- **PROBLEM TO WORK ON**:
Give every line of the items below as a JSON list of strings, one string per line, leaving out blank lines.

- **EXERCISE DATA**:
════════════════

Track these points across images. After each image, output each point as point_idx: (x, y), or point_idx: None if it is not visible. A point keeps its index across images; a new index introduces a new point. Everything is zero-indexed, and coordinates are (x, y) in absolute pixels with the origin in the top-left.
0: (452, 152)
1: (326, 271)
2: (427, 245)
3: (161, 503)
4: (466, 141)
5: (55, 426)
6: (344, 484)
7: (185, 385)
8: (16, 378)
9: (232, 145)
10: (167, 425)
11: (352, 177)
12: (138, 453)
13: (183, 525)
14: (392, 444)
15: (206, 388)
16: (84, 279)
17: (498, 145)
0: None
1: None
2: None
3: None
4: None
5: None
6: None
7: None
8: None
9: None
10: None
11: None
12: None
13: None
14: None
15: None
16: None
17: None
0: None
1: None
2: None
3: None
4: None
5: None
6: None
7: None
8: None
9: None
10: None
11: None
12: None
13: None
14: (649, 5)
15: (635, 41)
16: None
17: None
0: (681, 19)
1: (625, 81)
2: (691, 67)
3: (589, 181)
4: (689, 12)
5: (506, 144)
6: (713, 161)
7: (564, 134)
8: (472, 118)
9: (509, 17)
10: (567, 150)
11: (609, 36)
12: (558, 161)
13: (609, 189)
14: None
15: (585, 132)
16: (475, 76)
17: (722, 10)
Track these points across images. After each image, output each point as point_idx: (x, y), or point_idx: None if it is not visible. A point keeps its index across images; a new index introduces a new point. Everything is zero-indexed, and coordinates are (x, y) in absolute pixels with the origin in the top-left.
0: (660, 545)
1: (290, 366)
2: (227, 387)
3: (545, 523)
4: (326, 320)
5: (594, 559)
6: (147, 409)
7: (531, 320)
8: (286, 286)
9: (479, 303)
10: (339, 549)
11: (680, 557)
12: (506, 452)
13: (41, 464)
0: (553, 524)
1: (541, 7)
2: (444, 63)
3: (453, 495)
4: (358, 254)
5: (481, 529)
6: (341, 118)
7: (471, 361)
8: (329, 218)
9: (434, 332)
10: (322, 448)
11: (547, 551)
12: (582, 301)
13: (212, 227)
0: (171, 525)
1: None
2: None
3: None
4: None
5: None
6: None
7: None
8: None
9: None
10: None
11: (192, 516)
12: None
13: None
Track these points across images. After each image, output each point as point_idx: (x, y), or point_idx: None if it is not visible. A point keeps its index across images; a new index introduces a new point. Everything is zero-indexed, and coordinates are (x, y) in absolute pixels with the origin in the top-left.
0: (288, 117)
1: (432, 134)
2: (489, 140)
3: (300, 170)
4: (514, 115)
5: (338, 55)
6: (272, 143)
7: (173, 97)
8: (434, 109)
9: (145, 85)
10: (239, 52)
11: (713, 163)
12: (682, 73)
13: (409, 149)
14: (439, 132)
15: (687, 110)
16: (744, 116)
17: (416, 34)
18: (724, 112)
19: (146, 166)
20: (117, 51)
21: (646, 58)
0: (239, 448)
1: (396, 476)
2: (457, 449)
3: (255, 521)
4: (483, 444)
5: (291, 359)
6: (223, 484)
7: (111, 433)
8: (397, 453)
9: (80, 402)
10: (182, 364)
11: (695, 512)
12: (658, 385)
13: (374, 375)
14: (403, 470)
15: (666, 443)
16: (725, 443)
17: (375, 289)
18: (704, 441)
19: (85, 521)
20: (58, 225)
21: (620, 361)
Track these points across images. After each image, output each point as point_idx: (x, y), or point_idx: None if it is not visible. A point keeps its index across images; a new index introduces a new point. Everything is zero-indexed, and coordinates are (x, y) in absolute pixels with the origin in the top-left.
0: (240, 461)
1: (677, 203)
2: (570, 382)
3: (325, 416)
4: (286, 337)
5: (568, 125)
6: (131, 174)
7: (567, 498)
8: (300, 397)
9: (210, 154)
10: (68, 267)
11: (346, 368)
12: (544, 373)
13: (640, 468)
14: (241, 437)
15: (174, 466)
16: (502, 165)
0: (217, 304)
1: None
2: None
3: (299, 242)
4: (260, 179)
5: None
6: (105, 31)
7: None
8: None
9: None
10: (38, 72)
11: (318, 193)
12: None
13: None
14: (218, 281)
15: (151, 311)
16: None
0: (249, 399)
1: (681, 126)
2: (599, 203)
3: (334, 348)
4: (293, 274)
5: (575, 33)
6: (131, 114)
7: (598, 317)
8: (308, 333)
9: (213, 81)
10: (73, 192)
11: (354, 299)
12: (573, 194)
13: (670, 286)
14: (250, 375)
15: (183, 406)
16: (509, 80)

════════════════

- **SOLVED PROBLEM**:
[
  "Track these points across images. After each image, output each point as point_idx: (x, y), or point_idx: None if it is not visible. A point keeps its index across images; a new index introduces a new point. Everything is zero-indexed, and coordinates are (x, y) in absolute pixels with the origin in the top-left.",
  "0: (452, 152)",
  "1: (326, 271)",
  "2: (427, 245)",
  "3: (161, 503)",
  "4: (466, 141)",
  "5: (55, 426)",
  "6: (344, 484)",
  "7: (185, 385)",
  "8: (16, 378)",
  "9: (232, 145)",
  "10: (167, 425)",
  "11: (352, 177)",
  "12: (138, 453)",
  "13: (183, 525)",
  "14: (392, 444)",
  "15: (206, 388)",
  "16: (84, 279)",
  "17: (498, 145)",
  "0: None",
  "1: None",
  "2: None",
  "3: None",
  "4: None",
  "5: None",
  "6: None",
  "7: None",
  "8: None",
  "9: None",
  "10: None",
  "11: None",
  "12: None",
  "13: None",
  "14: None",
  "15: None",
  "16: None",
  "17: None",
  "0: None",
  "1: None",
  "2: None",
  "3: None",
  "4: None",
  "5: None",
  "6: None",
  "7: None",
  "8: None",
  "9: None",
  "10: None",
  "11: None",
  "12: None",
  "13: None",
  "14: (649, 5)",
  "15: (635, 41)",
  "16: None",
  "17: None",
  "0: (681, 19)",
  "1: (625, 81)",
  "2: (691, 67)",
  "3: (589, 181)",
  "4: (689, 12)",
  "5: (506, 144)",
  "6: (713, 161)",
  "7: (564, 134)",
  "8: (472, 118)",
  "9: (509, 17)",
  "10: (567, 150)",
  "11: (609, 36)",
  "12: (558, 161)",
  "13: (609, 189)",
  "14: None",
  "15: (585, 132)",
  "16: (475, 76)",
  "17: (722, 10)",
  "Track these points across images. After each image, output each point as point_idx: (x, y), or point_idx: None if it is not visible. A point keeps its index across images; a new index introduces a new point. Everything is zero-indexed, and coordinates are (x, y) in absolute pixels with the origin in the top-left.",
  "0: (660, 545)",
  "1: (290, 366)",
  "2: (227, 387)",
  "3: (545, 523)",
  "4: (326, 320)",
  "5: (594, 559)",
  "6: (147, 409)",
  "7: (531, 320)",
  "8: (286, 286)",
  "9: (479, 303)",
  "10: (339, 549)",
  "11: (680, 557)",
  "12: (506, 452)",
  "13: (41, 464)",
  "0: (553, 524)",
  "1: (541, 7)",
  "2: (444, 63)",
  "3: (453, 495)",
  "4: (358, 254)",
  "5: (481, 529)",
  "6: (341, 118)",
  "7: (471, 361)",
  "8: (329, 218)",
  "9: (434, 332)",
  "10: (322, 448)",
  "11: (547, 551)",
  "12: (582, 301)",
  "13: (212, 227)",
  "0: (171, 525)",
  "1: None",
  "2: None",
  "3: None",
  "4: None",
  "5: None",
  "6: None",
  "7: None",
  "8: None",
  "9: None",
  "10: None",
  "11: (192, 516)",
  "12: None",
  "13: None",
  "Track these points across images. After each image, output each point as point_idx: (x, y), or point_idx: None if it is not visible. A point keeps its index across images; a new index introduces a new point. Everything is zero-indexed, and coordinates are (x, y) in absolute pixels with the origin in the top-left.",
  "0: (288, 117)",
  "1: (432, 134)",
  "2: (489, 140)",
  "3: (300, 170)",
  "4: (514, 115)",
  "5: (338, 55)",
  "6: (272, 143)",
  "7: (173, 97)",
  "8: (434, 109)",
  "9: (145, 85)",
  "10: (239, 52)",
  "11: (713, 163)",
  "12: (682, 73)",
  "13: (409, 149)",
  "14: (439, 132)",
  "15: (687, 110)",
  "16: (744, 116)",
  "17: (416, 34)",
  "18: (724, 112)",
  "19: (146, 166)",
  "20: (117, 51)",
  "21: (646, 58)",
  "0: (239, 448)",
  "1: (396, 476)",
  "2: (457, 449)",
  "3: (255, 521)",
  "4: (483, 444)",
  "5: (291, 359)",
  "6: (223, 484)",
  "7: (111, 433)",
  "8: (397, 453)",
  "9: (80, 402)",
  "10: (182, 364)",
  "11: (695, 512)",
  "12: (658, 385)",
  "13: (374, 375)",
  "14: (403, 470)",
  "15: (666, 443)",
  "16: (725, 443)",
  "17: (375, 289)",
  "18: (704, 441)",
  "19: (85, 521)",
  "20: (58, 225)",
  "21: (620, 361)",
  "Track these points across images. After each image, output each point as point_idx: (x, y), or point_idx: None if it is not visible. A point keeps its index across images; a new index introduces a new point. Everything is zero-indexed, and coordinates are (x, y) in absolute pixels with the origin in the top-left.",
  "0: (240, 461)",
  "1: (677, 203)",
  "2: (570, 382)",
  "3: (325, 416)",
  "4: (286, 337)",
  "5: (568, 125)",
  "6: (131, 174)",
  "7: (567, 498)",
  "8: (300, 397)",
  "9: (210, 154)",
  "10: (68, 267)",
  "11: (346, 368)",
  "12: (544, 373)",
  "13: (640, 468)",
  "14: (241, 437)",
  "15: (174, 466)",
  "16: (502, 165)",
  "0: (217, 304)",
  "1: None",
  "2: None",
  "3: (299, 242)",
  "4: (260, 179)",
  "5: None",
  "6: (105, 31)",
  "7: None",
  "8: None",
  "9: None",
  "10: (38, 72)",
  "11: (318, 193)",
  "12: None",
  "13: None",
  "14: (218, 281)",
  "15: (151, 311)",
  "16: None",
  "0: (249, 399)",
  "1: (681, 126)",
  "2: (599, 203)",
  "3: (334, 348)",
  "4: (293, 274)",
  "5: (575, 33)",
  "6: (131, 114)",
  "7: (598, 317)",
  "8: (308, 333)",
  "9: (213, 81)",
  "10: (73, 192)",
  "11: (354, 299)",
  "12: (573, 194)",
  "13: (670, 286)",
  "14: (250, 375)",
  "15: (183, 406)",
  "16: (509, 80)"
]